§ **THE PROBLEM**
Copies of all lines containing the string "street" are needed from the data below.
*** Opening of RECORD EXCERPTS ***
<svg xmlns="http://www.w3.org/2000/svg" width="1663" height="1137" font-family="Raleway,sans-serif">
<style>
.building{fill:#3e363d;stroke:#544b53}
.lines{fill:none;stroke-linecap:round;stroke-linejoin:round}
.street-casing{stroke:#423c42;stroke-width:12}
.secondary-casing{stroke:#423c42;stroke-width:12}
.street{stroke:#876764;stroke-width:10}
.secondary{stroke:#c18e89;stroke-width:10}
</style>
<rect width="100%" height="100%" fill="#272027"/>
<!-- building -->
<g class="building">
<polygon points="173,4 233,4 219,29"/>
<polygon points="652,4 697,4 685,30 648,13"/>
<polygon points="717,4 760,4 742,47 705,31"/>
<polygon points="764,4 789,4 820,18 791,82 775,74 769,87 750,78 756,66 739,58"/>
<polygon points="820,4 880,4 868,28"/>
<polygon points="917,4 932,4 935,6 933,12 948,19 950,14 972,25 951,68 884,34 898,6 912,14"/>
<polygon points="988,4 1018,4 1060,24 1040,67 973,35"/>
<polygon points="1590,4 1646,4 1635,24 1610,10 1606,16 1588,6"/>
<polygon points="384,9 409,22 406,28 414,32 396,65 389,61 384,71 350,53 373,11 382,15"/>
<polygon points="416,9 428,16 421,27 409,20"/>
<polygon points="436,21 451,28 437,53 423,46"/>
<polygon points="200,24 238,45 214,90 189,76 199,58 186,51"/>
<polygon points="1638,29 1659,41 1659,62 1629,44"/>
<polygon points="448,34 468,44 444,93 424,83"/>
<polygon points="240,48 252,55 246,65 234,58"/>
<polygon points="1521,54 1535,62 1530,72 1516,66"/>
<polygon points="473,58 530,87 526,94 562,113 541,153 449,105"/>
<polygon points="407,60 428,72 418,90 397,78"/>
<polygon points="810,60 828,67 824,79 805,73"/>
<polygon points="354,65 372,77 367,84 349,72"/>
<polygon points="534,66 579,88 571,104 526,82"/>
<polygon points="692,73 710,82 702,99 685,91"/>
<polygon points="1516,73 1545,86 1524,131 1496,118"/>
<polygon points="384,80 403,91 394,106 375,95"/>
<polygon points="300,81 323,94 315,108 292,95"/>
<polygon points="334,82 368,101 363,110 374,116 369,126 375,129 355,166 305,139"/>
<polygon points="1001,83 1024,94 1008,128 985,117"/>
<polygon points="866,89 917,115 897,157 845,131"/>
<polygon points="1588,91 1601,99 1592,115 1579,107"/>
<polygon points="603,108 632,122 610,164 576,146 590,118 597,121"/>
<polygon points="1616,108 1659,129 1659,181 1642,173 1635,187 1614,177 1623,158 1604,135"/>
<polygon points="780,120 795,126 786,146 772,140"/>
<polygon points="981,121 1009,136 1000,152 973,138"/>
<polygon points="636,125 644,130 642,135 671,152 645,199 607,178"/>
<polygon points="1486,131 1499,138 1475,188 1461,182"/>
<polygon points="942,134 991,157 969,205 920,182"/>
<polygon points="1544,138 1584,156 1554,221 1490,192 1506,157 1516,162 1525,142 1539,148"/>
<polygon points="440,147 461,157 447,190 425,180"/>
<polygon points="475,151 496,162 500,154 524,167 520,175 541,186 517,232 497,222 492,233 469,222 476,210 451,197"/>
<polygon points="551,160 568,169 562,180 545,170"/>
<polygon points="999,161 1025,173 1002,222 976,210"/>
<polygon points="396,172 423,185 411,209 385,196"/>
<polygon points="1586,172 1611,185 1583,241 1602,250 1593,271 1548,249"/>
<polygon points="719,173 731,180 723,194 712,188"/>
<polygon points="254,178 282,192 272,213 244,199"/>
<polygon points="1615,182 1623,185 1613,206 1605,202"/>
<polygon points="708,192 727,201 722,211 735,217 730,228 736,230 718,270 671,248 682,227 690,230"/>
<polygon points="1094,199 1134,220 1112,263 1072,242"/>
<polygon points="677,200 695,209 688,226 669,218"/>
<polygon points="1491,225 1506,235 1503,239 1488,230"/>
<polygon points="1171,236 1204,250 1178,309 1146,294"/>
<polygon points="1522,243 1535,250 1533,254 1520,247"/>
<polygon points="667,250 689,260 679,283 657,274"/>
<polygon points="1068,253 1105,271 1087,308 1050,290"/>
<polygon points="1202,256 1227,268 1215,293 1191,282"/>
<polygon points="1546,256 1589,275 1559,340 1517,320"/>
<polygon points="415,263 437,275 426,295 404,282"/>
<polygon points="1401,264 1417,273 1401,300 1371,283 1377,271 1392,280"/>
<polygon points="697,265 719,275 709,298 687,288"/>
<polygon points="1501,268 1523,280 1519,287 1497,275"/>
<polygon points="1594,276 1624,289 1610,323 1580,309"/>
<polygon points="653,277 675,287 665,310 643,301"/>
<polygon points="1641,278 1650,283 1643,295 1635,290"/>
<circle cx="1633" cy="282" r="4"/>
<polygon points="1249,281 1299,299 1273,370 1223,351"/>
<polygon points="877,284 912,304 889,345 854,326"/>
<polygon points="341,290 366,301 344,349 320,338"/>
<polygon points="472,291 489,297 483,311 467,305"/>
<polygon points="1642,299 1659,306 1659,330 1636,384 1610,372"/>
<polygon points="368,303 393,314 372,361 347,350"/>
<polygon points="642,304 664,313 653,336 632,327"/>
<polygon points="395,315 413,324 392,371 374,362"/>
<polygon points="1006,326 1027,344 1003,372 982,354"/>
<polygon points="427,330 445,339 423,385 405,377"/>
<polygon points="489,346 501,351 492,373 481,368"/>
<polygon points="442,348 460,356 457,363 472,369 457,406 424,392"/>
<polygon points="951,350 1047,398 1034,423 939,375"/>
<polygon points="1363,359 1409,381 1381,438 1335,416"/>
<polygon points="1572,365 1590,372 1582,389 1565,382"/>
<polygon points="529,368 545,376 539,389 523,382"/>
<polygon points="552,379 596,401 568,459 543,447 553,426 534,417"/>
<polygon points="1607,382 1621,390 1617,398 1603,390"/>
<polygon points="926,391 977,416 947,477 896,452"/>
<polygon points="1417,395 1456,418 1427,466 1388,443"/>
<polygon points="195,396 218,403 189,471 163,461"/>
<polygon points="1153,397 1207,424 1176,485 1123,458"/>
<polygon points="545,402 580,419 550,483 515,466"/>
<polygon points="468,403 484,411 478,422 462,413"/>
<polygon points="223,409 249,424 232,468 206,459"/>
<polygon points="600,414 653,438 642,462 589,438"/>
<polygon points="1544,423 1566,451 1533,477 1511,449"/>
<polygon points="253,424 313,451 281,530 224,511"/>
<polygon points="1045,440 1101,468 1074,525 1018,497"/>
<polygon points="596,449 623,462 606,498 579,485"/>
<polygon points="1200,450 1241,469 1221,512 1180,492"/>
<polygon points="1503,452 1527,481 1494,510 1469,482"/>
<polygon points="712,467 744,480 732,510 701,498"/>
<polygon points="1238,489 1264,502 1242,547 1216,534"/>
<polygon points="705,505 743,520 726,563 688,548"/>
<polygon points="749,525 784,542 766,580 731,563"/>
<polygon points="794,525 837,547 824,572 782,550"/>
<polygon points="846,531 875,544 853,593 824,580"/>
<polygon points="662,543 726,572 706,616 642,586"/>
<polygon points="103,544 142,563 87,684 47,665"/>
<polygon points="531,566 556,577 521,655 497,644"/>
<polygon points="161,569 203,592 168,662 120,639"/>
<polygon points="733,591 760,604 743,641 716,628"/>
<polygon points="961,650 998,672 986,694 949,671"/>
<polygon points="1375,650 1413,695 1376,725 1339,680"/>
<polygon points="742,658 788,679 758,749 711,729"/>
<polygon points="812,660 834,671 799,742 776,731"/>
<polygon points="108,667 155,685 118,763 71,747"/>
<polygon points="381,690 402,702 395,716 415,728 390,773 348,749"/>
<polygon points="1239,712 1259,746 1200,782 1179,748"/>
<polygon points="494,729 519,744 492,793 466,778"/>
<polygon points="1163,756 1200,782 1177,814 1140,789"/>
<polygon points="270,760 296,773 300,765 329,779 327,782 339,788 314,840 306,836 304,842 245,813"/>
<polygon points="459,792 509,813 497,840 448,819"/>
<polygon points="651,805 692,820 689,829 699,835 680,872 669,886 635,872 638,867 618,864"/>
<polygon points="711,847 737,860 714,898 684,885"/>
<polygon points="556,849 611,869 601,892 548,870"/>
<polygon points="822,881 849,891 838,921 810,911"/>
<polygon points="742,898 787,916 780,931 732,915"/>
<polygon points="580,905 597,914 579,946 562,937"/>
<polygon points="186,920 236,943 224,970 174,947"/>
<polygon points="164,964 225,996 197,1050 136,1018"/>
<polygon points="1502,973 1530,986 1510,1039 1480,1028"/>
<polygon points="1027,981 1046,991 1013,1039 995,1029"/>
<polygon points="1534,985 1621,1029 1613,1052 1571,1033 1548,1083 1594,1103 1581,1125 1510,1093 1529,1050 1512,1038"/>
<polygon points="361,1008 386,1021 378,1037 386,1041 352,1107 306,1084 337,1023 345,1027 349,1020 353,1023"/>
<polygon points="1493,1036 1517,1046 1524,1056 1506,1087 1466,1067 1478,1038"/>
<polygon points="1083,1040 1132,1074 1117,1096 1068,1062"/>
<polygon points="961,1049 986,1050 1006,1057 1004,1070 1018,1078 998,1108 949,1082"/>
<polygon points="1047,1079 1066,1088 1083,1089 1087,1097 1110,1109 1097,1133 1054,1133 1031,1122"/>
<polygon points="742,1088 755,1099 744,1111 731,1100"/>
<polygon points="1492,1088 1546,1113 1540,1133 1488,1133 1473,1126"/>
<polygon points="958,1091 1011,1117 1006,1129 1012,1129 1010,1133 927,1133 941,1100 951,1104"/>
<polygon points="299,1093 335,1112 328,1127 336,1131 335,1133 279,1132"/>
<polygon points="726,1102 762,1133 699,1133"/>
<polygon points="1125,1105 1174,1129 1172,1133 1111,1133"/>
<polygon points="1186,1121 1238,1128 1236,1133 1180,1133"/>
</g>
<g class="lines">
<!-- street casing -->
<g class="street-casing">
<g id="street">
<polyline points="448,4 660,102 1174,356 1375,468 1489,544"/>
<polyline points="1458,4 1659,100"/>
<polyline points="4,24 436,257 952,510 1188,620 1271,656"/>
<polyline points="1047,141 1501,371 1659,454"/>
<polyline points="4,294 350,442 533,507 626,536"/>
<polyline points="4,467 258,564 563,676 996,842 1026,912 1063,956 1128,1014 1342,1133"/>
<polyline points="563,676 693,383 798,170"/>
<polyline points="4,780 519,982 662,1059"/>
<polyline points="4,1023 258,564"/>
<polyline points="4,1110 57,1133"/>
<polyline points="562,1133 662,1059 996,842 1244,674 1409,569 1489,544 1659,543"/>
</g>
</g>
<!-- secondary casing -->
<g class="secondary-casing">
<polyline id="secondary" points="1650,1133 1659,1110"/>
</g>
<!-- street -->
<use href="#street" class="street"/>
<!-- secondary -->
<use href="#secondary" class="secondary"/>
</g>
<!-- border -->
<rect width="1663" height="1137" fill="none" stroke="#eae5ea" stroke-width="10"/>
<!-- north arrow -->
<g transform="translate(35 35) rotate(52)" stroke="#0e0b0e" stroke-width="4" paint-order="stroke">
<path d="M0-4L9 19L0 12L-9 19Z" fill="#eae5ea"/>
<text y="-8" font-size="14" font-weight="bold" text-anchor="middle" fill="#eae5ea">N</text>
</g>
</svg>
*** Close of RECORD EXCERPTS ***
§ **RESULT OF THE EXERCISE**
.street-casing{stroke:#423c42;stroke-width:12}
.street{stroke:#876764;stroke-width:10}
<!-- street casing -->
<g class="street-casing">
<g id="street">
<!-- street -->
<use href="#street" class="street"/>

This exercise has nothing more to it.